Kemenkes Luncurkan Teknologi Quantoom untuk Gencarkan Inovasi Vaksin mRNA Nasional
Kemenkes meluncurkan teknologi Quantoom untuk mengakselerasi inovasi vaksin mRNA nasional, memperkuat ketahanan kesehatan, dan mengembangkan vaksin penyakit endemik.
JAKARTA, JClarity – Kementerian Kesehatan (Kemenkes) Republik Indonesia secara resmi meluncurkan teknologi mutakhir dari Quantoom, sebuah langkah strategis untuk mengakselerasi inovasi dalam pengembangan vaksin berbasis messenger RNA (mRNA) dan produk biologi lainnya, sebagai upaya konkret penguatan ketahanan kesehatan nasional.
Direktur Jenderal Farmasi dan Alat Kesehatan Kemenkes, Lucia Rizka Andalucia, di Jakarta pada Selasa (2/12) waktu setempat, menegaskan bahwa penguasaan teknologi mRNA merupakan fondasi krusial dalam kesiapsiagaan menghadapi potensi pandemi di masa depan.
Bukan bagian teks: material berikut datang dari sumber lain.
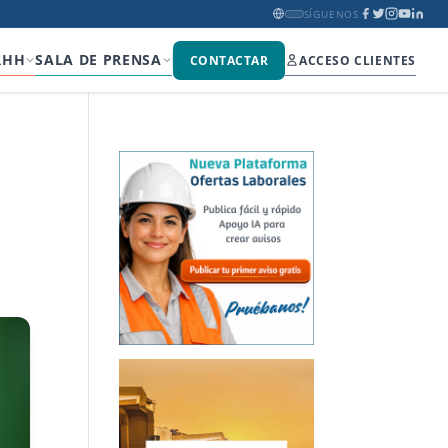
SÍGUENOS
RHH
SALA DE PRENSA
CONTACTAR
ACCESO CLIENTES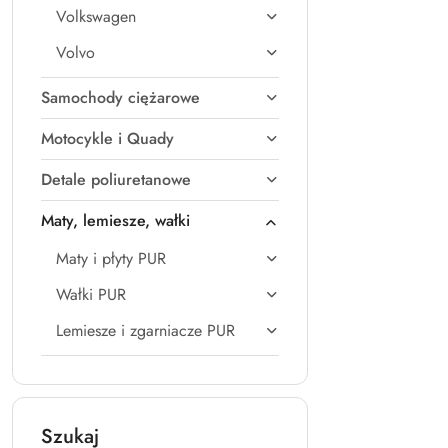
Volkswagen
Volvo
Samochody ciężarowe
Motocykle i Quady
Detale poliuretanowe
Maty, lemiesze, wałki
Maty i płyty PUR
Wałki PUR
Lemiesze i zgarniacze PUR
Szukaj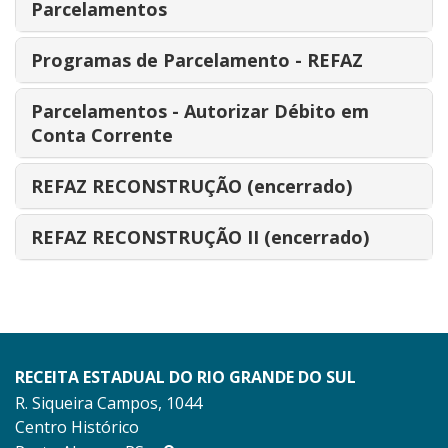
Parcelamentos
Programas de Parcelamento - REFAZ
Parcelamentos - Autorizar Débito em
Conta Corrente
REFAZ RECONSTRUÇÃO (encerrado)
REFAZ RECONSTRUÇÃO II (encerrado)
RECEITA ESTADUAL DO RIO GRANDE DO SUL
R. Siqueira Campos, 1044
Centro Histórico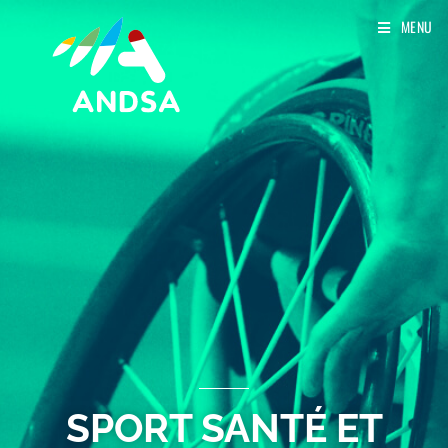
MENU
SPORT SANTÉ ET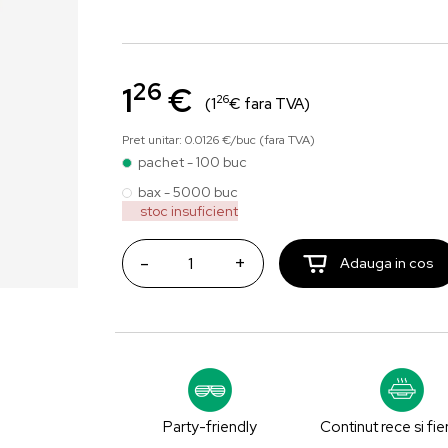
26
1
€
26
(1
€ fara TVA)
Pret unitar: 0.0126 €/buc (fara TVA)
pachet - 100 buc
bax - 5000 buc
stoc insuficient
-
+
Adauga in cos
Party-friendly
Continut rece si fie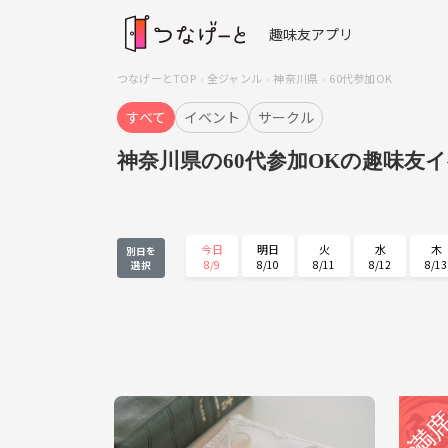
趣味友アプリ
つなげーとTOP
全ジャンル
神奈川県
60代参加OK
すべて
イベント
サークル
神奈川県の60代参加OKの趣味友
今日
明日
火
水
木
別日を
8/9
8/10
8/11
8/12
8/13
選択
木
金
土
日
月
8/27
8/28
8/29
8/30
8/31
Menurutnya, teknologi ini memungkinkan produksi vaksin dalam jumlah besar secara cepat, menjadikannya komponen strategis dalam transformasi kesehatan nasional, khususnya pilar ketiga yang berfokus pada ketahanan farmasi dan alat kesehatan.
Mesin yang diluncurkan, yakni Ntensify mini dari Quantoom Biosciences, akan ditempatkan di fasilitas PT Bio Farma. Ntensify mini sendiri merupakan produk yang dirancang untuk mendukung riset dan produksi RNA. Inisiatif ini juga didukung oleh pendanaan dan kolaborasi global, termasuk dari Coalition for Epidemic Preparedness Innovations (CEPI) sebesar 15 juta dolar AS, yang sebagian dialokasikan untuk pembelian teknologi mRNA Quantoom Ntensify mini dan midi.
Pengembangan ini tidak hanya bertujuan untuk kesiapsiagaan pandemi. Lebih jauh, teknologi mRNA juga diproyeksikan untuk pengembangan vaksin bagi berbagai penyakit, termasuk penyakit endemik di Asia Tenggara seperti malaria, demam berdarah (dengue), tuberkulosis (TBC), dan rabies. Selain itu, vaksin untuk penyakit seperti chikungunya, nipah, hingga disease X—patogen tak dikenal yang berpotensi memicu pandemi—juga menjadi target inovasi.
Indonesia, melalui Bio Farma, telah diakui dalam peta jalan global penguasaan teknologi ini, setelah ditunjuk oleh Organisasi Kesehatan Dunia (WHO) pada tahun 2021 untuk program transfer teknologi mRNA dan oleh CEPI pada tahun 2023 untuk kolaborasi di tingkat Global South. Kemenkes dan Bio Farma berkomitmen untuk terus mendiseminasikan teknologi ini dan memperkuat kolaborasi internasional.
“Penyiapan infrastruktur riset dan manufaktur ini penting untuk membangun kesiapsiagaan kita. Harapannya ke depannya, selain untuk ketahanan di dalam negeri, kita juga dapat berkontribusi di tatanan global dalam penyediaan vaksin dan perbekalan kesehatan, khususnya dengan teknologi-teknologi yang baru,” ujar Dirjen Lucia Rizka. Penguasaan teknologi ini memperkuat posisi Indonesia sebagai pemain kunci dalam produksi vaksin berteknologi tinggi di Asia Tenggara.